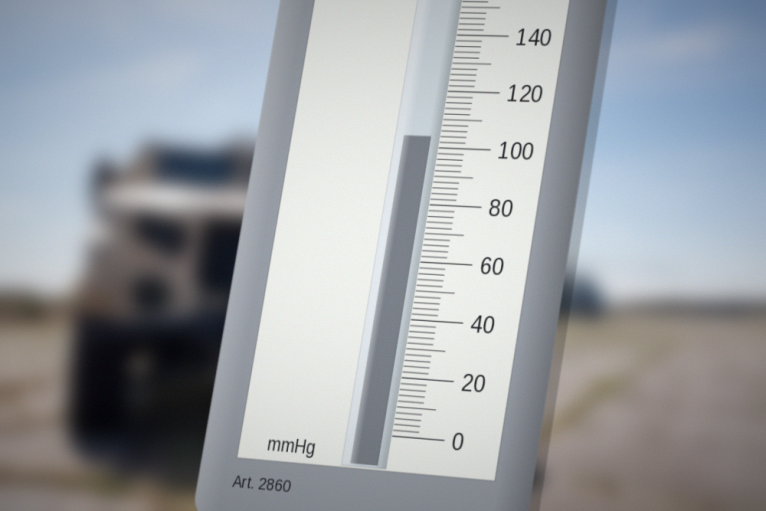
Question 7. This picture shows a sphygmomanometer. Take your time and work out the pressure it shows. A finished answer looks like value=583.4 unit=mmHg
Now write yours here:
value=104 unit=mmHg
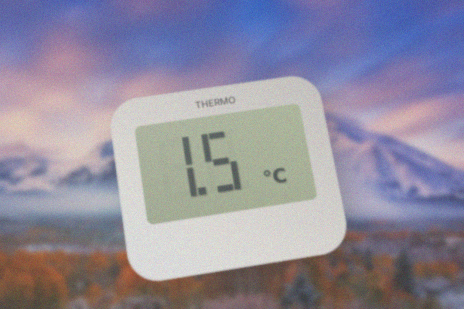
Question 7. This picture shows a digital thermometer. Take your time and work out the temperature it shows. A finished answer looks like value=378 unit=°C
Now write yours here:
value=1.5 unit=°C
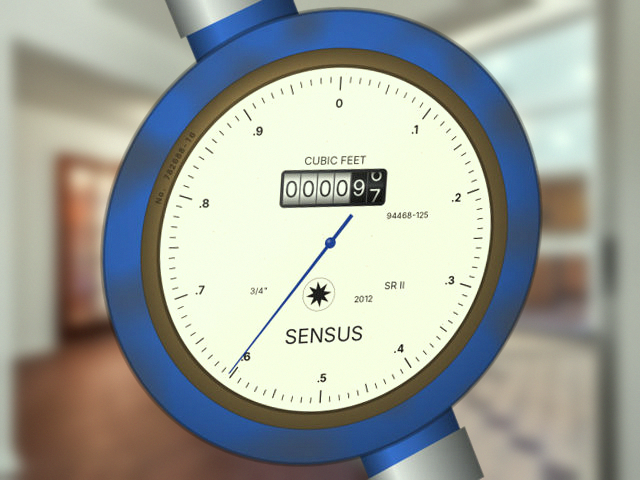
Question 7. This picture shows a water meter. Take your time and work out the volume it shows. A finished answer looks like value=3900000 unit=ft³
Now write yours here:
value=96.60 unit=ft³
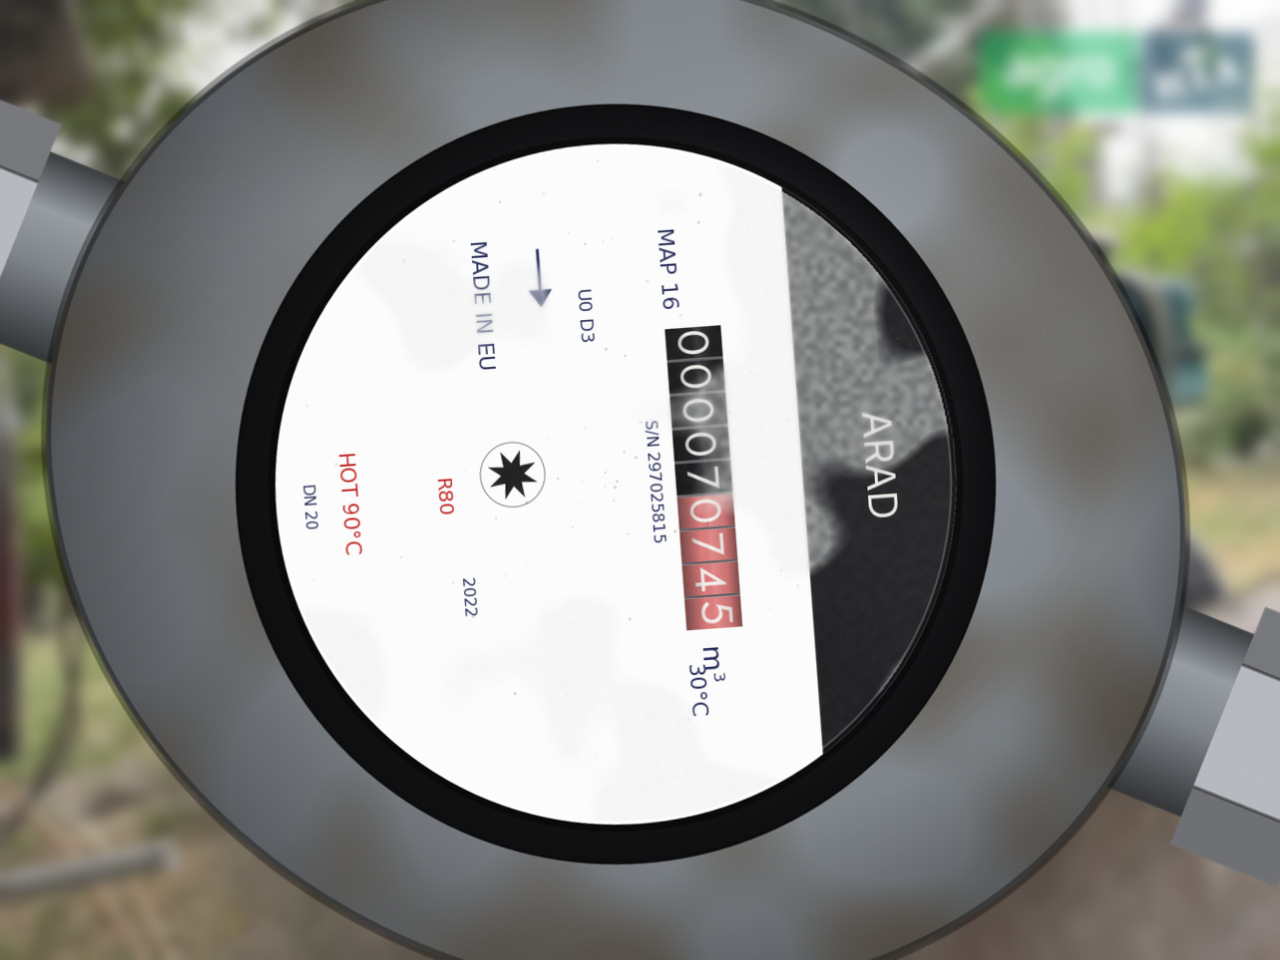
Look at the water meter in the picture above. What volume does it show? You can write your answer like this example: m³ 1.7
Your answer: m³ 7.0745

+--

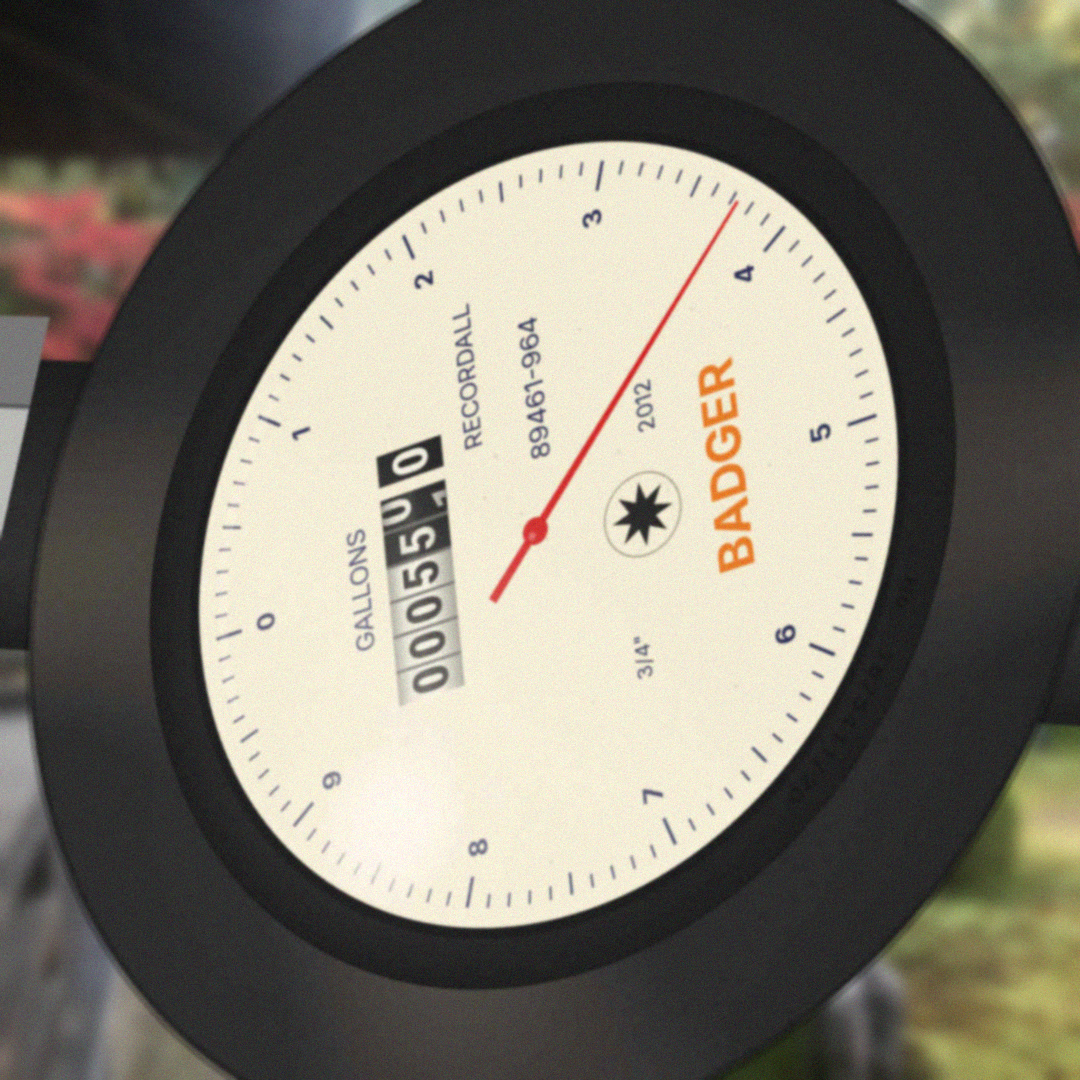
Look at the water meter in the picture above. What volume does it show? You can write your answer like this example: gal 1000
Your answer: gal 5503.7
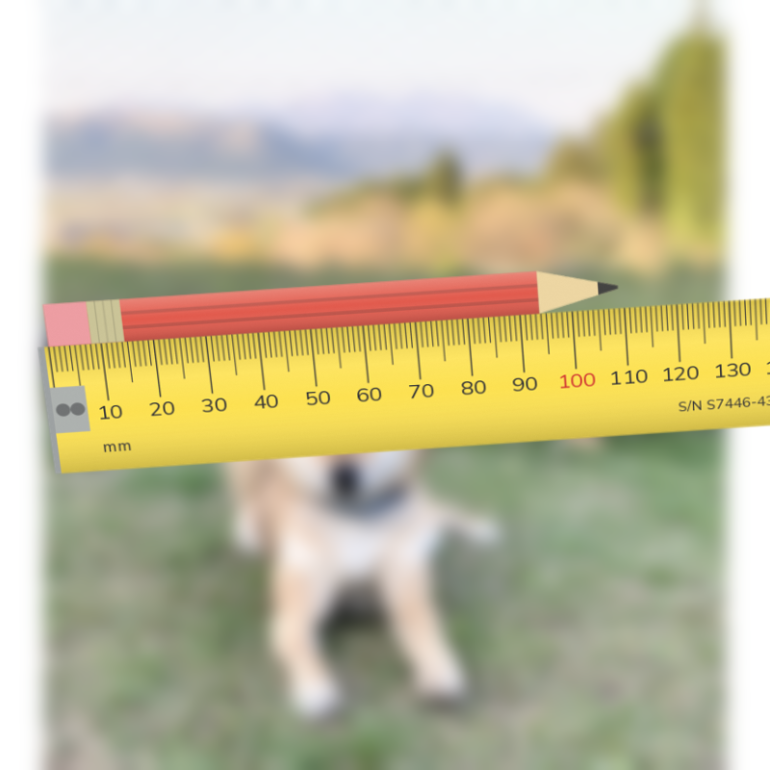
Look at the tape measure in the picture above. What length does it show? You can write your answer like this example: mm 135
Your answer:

+--

### WORK TASK
How many lines in the entries above contain the string "mmHg"? Reply with the number only.

### EXPECTED ANSWER
2